Twenty years ago, the real estate business was primarily a very local ordeal. Real estate agents and home buyers had to work at a very local level in order to buy and sell a home. There was no Realtor.com, RealtyShares.com, or any other online resource for people to preview and compare homes from the other side of the country.
Digital platforms are completely changing all of this, and it has really picked up in the last decade.
One of the main reasons this industry continues to boom is because of the extremely high visibility and exposure. Twenty years ago, unless there was a home catalog or Parade of Homes, the exposure to a home was limited to people passing by or consulting a real estate agent.
Today, websites like Roofstock or Realtor give potential buyers not only access to homes in their area but all over the world. A quick search for homes in Juneau, Alaska shows over a hundred homes on the market. These websites also allow for specific demographics to be filtered, such as proximity to a school, the age of the home, and the safety of the neighborhood.
Perhaps the most obvious advantage of everything being digital is flexibility. Scheduling a meeting that works for two separate parties can be very difficult, especially if both are having to deal with work schedules. The flexibility of digital means that both sides can work when it’s convenient for them.
Another way that flexibility is now common is in investment properties. Companies like New Western have developed online platforms for unique local off-market opportunities for investors, vs the traditional auction, sheriff sale, or foreclosure listings. This has made it so that these investments can be discovered from anywhere, instead of having to go to local auctions at a specific time.
You may know Zillow.com to be a home-selling site similar to Realtor. However, in 2018, they made a decision based on algorithms and data-based research that will either change the market completely or put them out of business.
In 2018, the CEO of Zillow, Richard Barton, decided to move away from the traditional online catalog, and go into the home flipping business. The idea was that by using algorithms and research, inexpensive homes could be purchased by the company, renovated, and resold.
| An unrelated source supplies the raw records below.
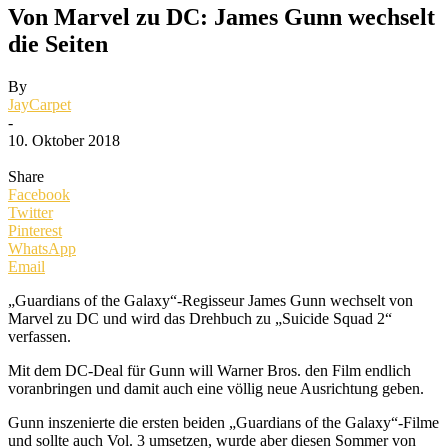
Von Marvel zu DC: James Gunn wechselt
die Seiten
By
JayCarpet
-
10. Oktober 2018
Share
Facebook
Twitter
Pinterest
WhatsApp
Email
„Guardians of the Galaxy“-Regisseur James Gunn wechselt von
Marvel zu DC und wird das Drehbuch zu „Suicide Squad 2“
verfassen.
Mit dem DC-Deal für Gunn will Warner Bros. den Film endlich
voranbringen und damit auch eine völlig neue Ausrichtung geben.
Gunn inszenierte die ersten beiden „Guardians of the Galaxy“-Filme
und sollte auch Vol. 3 umsetzen, wurde aber diesen Sommer von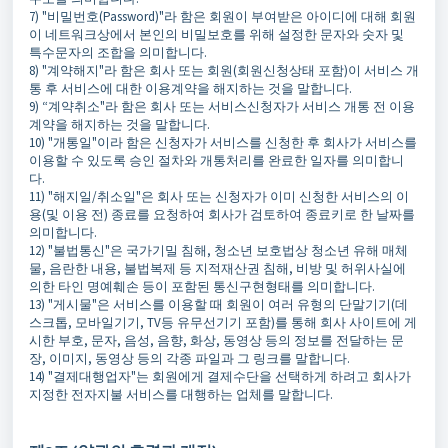
7) "비밀번호(Password)"라 함은 회원이 부여받은 아이디에 대해 회원
이 네트워크상에서 본인의 비밀보호를 위해 설정한 문자와 숫자 및
특수문자의 조합을 의미합니다.
8) "계약해지"라 함은 회사 또는 회원(회원신청상태 포함)이 서비스 개
통 후 서비스에 대한 이용계약을 해지하는 것을 말합니다.
9) “계약취소"라 함은 회사 또는 서비스신청자가 서비스 개통 전 이용
계약을 해지하는 것을 말합니다.
10) "개통일"이라 함은 신청자가 서비스를 신청한 후 회사가 서비스를
이용할 수 있도록 승인 절차와 개통처리를 완료한 일자를 의미합니
다.
11) "해지일/취소일"은 회사 또는 신청자가 이미 신청한 서비스의 이
용(및 이용 전) 종료를 요청하여 회사가 검토하여 종료키로 한 날짜를
의미합니다.
12) "불법통신"은 국가기밀 침해, 청소년 보호법상 청소년 유해 매체
물, 음란한 내용, 불법복제 등 지적재산권 침해, 비방 및 허위사실에
의한 타인 명예훼손 등이 포함된 통신구현형태를 의미합니다.
13) "게시물"은 서비스를 이용할 때 회원이 여러 유형의 단말기기(데
스크톱, 모바일기기, TV등 유무선기기 포함)를 통해 회사 사이트에 게
시한 부호, 문자, 음성, 음향, 화상, 동영상 등의 정보를 전달하는 문
장, 이미지, 동영상 등의 각종 파일과 그 링크를 말합니다.
14) "결제대행업자"는 회원에게 결제수단을 선택하게 하려고 회사가
지정한 전자지불 서비스를 대행하는 업체를 말합니다.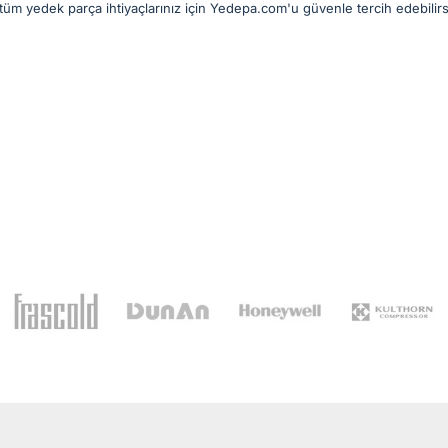
üm yedek parça ihtiyaçlarınız için Yedepa.com'u güvenle tercih edebilirs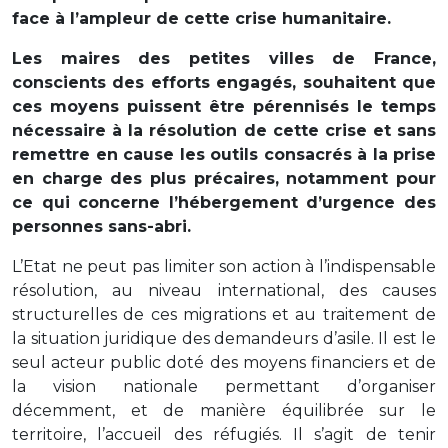
face à l’ampleur de cette crise humanitaire.
Les maires des petites villes de France,
conscients des efforts engagés, souhaitent que
ces moyens puissent être pérennisés le temps
nécessaire à la résolution de cette crise et sans
remettre en cause les outils consacrés à la prise
en charge des plus précaires, notamment pour
ce qui concerne l’hébergement d’urgence des
personnes sans-abri.
L’Etat ne peut pas limiter son action à l’indispensable
résolution, au niveau international, des causes
structurelles de ces migrations et au traitement de
la situation juridique des demandeurs d’asile. Il est le
seul acteur public doté des moyens financiers et de
la vision nationale permettant d’organiser
décemment, et de manière équilibrée sur le
territoire, l’accueil des réfugiés. Il s’agit de tenir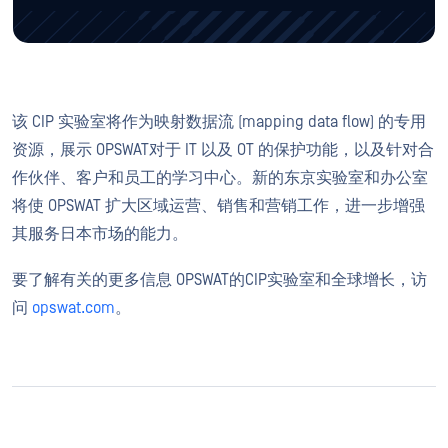
该 CIP 实验室将作为映射数据流 (mapping data flow) 的专用
资源，展示 OPSWAT对于 IT 以及 OT 的保护功能，以及针对合
作伙伴、客户和员工的学习中心。新的东京实验室和办公室
将使 OPSWAT 扩大区域运营、销售和营销工作，进一步增强
其服务日本市场的能力。
要了解有关的更多信息 OPSWAT的CIP实验室和全球增长，访
问
opswat.com
。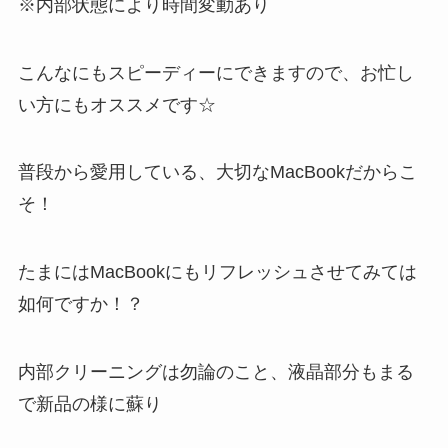
※内部状態により時間変動あり
こんなにもスピーディーにできますので、お忙し
い方にもオススメです☆
普段から愛用している、大切なMacBookだからこ
そ！
たまにはMacBookにもリフレッシュさせてみては
如何ですか！？
内部クリーニングは勿論のこと、液晶部分もまる
で新品の様に蘇り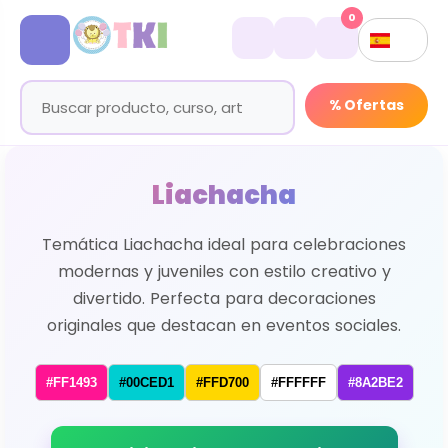
0
% Ofertas
Liachacha
Temática Liachacha ideal para celebraciones
modernas y juveniles con estilo creativo y
divertido. Perfecta para decoraciones
originales que destacan en eventos sociales.
#FF1493
#00CED1
#FFD700
#FFFFFF
#8A2BE2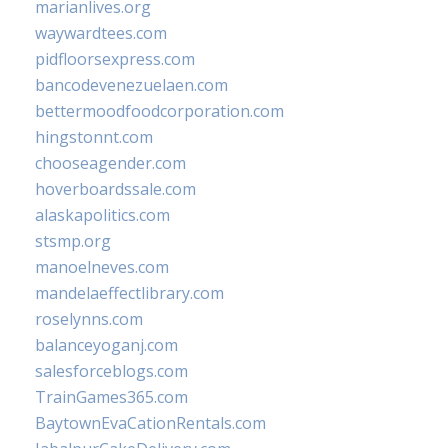
marianlives.org
waywardtees.com
pidfloorsexpress.com
bancodevenezuelaen.com
bettermoodfoodcorporation.com
hingstonnt.com
chooseagender.com
hoverboardssale.com
alaskapolitics.com
stsmp.org
manoelneves.com
mandelaeffectlibrary.com
roselynns.com
balanceyoganj.com
salesforceblogs.com
TrainGames365.com
BaytownEvaCationRentals.com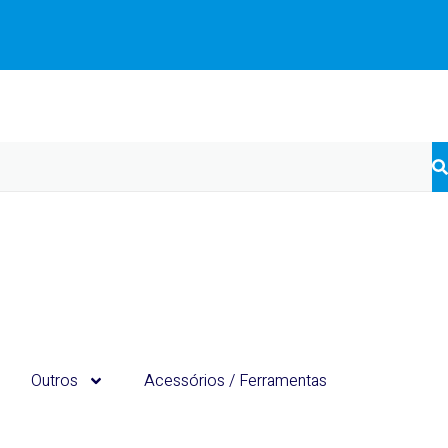
Outros
Acessórios / Ferramentas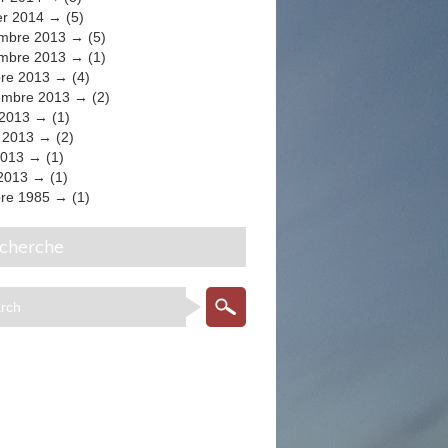
er 2014
(5)
mbre 2013
(5)
mbre 2013
(1)
bre 2013
(4)
embre 2013
(2)
 2013
(1)
t 2013
(2)
2013
(1)
 2013
(1)
bre 1985
(1)
echerche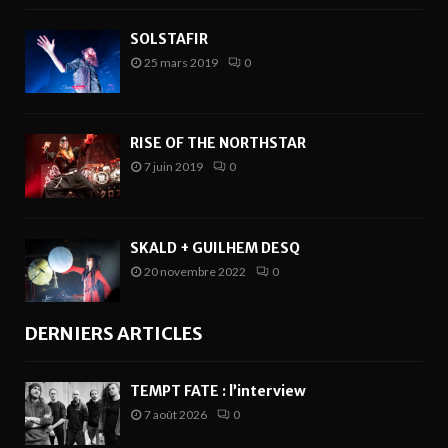
SOLSTAFIR
25 mars 2019
0
RISE OF THE NORTHSTAR
7 juin 2019
0
SKALD + GUILHEM DESQ
20 novembre 2022
0
DERNIERS ARTICLES
TEMPT FATE : l’interview
7 août 2026
0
Early results are not looking great, with 7,000 homes now having to be offloaded, meaning a $300 million dollar hole to climb out of. Despite this, big investors and agencies are fascinated by the concept of using algorithms to target renovation projects.
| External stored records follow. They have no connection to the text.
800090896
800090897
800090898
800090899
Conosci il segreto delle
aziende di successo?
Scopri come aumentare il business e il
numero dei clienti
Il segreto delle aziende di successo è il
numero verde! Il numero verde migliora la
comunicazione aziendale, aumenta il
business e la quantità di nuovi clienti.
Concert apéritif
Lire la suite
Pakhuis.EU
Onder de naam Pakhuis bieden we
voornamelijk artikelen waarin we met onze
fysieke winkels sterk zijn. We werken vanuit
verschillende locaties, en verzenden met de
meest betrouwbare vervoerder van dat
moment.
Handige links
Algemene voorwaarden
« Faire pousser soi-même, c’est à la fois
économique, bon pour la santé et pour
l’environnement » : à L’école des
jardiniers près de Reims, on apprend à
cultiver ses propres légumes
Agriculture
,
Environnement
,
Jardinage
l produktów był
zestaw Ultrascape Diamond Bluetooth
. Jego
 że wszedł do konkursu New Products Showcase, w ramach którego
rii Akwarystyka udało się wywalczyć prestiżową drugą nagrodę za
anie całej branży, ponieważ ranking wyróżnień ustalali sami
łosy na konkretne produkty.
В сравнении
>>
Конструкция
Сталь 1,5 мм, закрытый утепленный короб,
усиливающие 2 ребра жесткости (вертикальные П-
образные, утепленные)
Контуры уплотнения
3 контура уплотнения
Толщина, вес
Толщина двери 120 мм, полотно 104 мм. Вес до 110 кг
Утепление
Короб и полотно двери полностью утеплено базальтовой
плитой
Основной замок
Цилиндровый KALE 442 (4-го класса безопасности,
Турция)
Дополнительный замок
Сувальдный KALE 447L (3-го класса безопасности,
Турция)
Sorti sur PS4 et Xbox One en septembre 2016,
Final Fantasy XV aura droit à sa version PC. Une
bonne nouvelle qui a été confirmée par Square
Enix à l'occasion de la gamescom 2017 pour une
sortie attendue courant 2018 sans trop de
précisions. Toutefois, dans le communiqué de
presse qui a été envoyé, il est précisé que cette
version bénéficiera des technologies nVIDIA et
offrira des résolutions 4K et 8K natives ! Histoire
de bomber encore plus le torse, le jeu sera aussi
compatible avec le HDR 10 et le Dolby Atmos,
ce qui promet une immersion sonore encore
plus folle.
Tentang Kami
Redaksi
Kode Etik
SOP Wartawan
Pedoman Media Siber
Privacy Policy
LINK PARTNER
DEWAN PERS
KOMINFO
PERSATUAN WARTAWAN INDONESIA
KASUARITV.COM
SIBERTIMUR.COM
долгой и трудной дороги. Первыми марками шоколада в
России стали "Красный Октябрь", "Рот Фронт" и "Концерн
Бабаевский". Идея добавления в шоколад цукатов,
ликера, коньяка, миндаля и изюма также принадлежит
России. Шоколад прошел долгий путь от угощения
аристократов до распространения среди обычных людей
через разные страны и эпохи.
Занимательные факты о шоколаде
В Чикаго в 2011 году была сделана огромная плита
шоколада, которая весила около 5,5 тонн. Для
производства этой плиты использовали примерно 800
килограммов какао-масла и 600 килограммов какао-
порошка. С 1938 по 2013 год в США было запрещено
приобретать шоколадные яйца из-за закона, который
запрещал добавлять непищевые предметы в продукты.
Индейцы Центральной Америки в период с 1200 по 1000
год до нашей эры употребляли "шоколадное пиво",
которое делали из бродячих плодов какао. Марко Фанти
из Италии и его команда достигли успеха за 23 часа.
While Zillow may not have done it correctly, the concept and potential seem to be there to completely change the market forever.
Downsides of Digital Platforms
The downside to this growing industry is limited, however real, especially for homeowners and real estate agents trying to sell. Before, for someone to tour a home, it was a very serious ordeal.
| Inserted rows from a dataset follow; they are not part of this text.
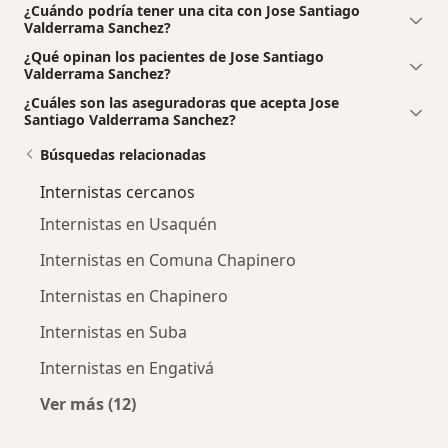
¿Cuándo podría tener una cita con Jose Santiago
Valderrama Sanchez?
¿Qué opinan los pacientes de Jose Santiago
Valderrama Sanchez?
¿Cuáles son las aseguradoras que acepta Jose
Santiago Valderrama Sanchez?
Búsquedas relacionadas
Internistas cercanos
Internistas en Usaquén
Internistas en Comuna Chapinero
Internistas en Chapinero
Internistas en Suba
Internistas en Engativá
Ver más (12)
Más en esta categoría: Internistas cercanos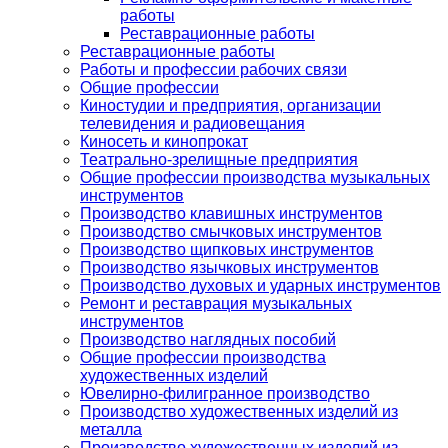
работы
Реставрационные работы
Реставрационные работы
Работы и профессии рабочих связи
Общие профессии
Киностудии и предприятия, организации
телевидения и радиовещания
Киносеть и кинопрокат
Театрально-зрелищные предприятия
Общие профессии производства музыкальных
инструментов
Производство клавишных инструментов
Производство смычковых инструментов
Производство щипковых инструментов
Производство язычковых инструментов
Производство духовых и ударных инструментов
Ремонт и реставрация музыкальных
инструментов
Производство наглядных пособий
Общие профессии производства
художественных изделий
Ювелирно-филигранное производство
Производство художественных изделий из
металла
Производство художественных изделий из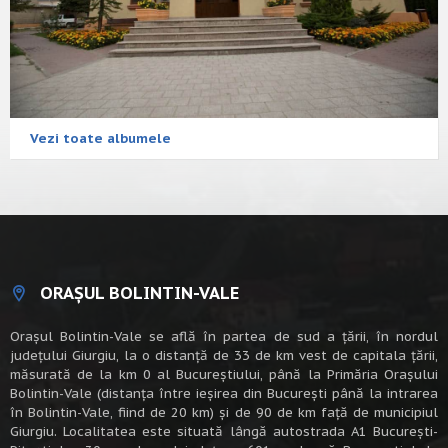
Vezi toate albumele
ORAȘUL BOLINTIN-VALE
Oraşul Bolintin-Vale se află în partea de sud a ţării, în nordul
judeţului Giurgiu, la o distanţă de 33 de km vest de capitala țării,
măsurată de la km 0 al Bucureștiului, până la Primăria Orașului
Bolintin-Vale (distanța între ieșirea din București până la intrarea
în Bolintin-Vale, fiind de 20 km) şi de 90 de km faţă de municipiul
Giurgiu. Localitatea este situată lângă autostrada A1 Bucureşti-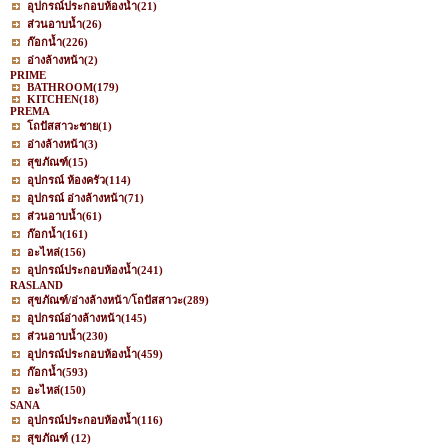
อุปกรณ์ประกอบห้องน้ำ
(21)
ส่วนอาบน้ำ
(26)
ก๊อกน้ำ
(226)
อ่างล้างหน้า
(2)
PRIME
BATHROOM
(179)
KITCHEN
(18)
PREMA
โถปัสสาวะชาย
(1)
อ่างล้างหน้า
(3)
สุขภัณฑ์
(15)
อุปกรณ์ ห้องครัว
(114)
อุปกรณ์ อ่างล้างหน้า
(71)
ส่วนอาบน้ำ
(61)
ก๊อกน้ำ
(161)
อะไหล่
(156)
อุปกรณ์ประกอบห้องน้ำ
(241)
RASLAND
สุขภัณฑ์/อ่างล้างหน้า/โถปัสสาวะ
(289)
อุปกรณ์อ่างล้างหน้า
(145)
ส่วนอาบน้ำ
(230)
อุปกรณ์ประกอบห้องน้ำ
(459)
ก๊อกน้ำ
(593)
อะไหล่
(150)
SANA
อุปกรณ์ประกอบห้องน้ำ
(116)
สุขภัณฑ์
(12)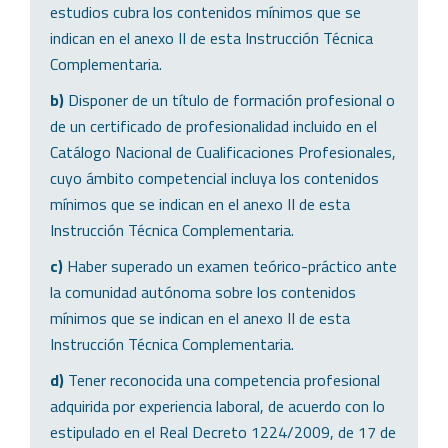
estudios cubra los contenidos mínimos que se
indican en el anexo II de esta Instrucción Técnica
Complementaria.
b)
Disponer de un título de formación profesional o
de un certificado de profesionalidad incluido en el
Catálogo Nacional de Cualificaciones Profesionales,
cuyo ámbito competencial incluya los contenidos
mínimos que se indican en el anexo II de esta
Instrucción Técnica Complementaria.
c)
Haber superado un examen teórico-práctico ante
la comunidad autónoma sobre los contenidos
mínimos que se indican en el anexo II de esta
Instrucción Técnica Complementaria.
d)
Tener reconocida una competencia profesional
adquirida por experiencia laboral, de acuerdo con lo
estipulado en el Real Decreto 1224/2009, de 17 de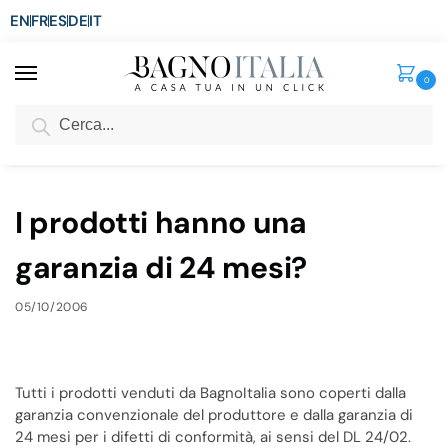
EN
FR
ES
DE
IT
0
Cerca
SCONTO del 3%
per ordini superiori ad € 1.800
Home
FAQ
I prodotti hanno una garanzia di 24 mesi?
/
/
I prodotti hanno una
garanzia di 24 mesi?
05/10/2006
Tutti i prodotti venduti da BagnoItalia sono coperti dalla
garanzia convenzionale del produttore e dalla garanzia di
24 mesi per i difetti di conformità, ai sensi del DL 24/02.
Today, it isn’t uncommon for real estate agents or homeowners to give dozens of tours before selling a home. In large part, this is because potential buyers know exactly how many other homes are on the market.
At the same time, however, real estate agents and home sellers will both agree that it’s better to have too many showings and interest than not enough. While digital options have made things much less dependable as far as the show-to-sell ratio goes, the exposure has opened up the potential to have out-of-state or international buyers.
Nobody is quite sure what the future holds, but it is safe to say the market is still in the beginning stages. As the real estate market continues to go more virtual every day, further market research and technologies will be created to make the entire process more efficient, dependable, and safe.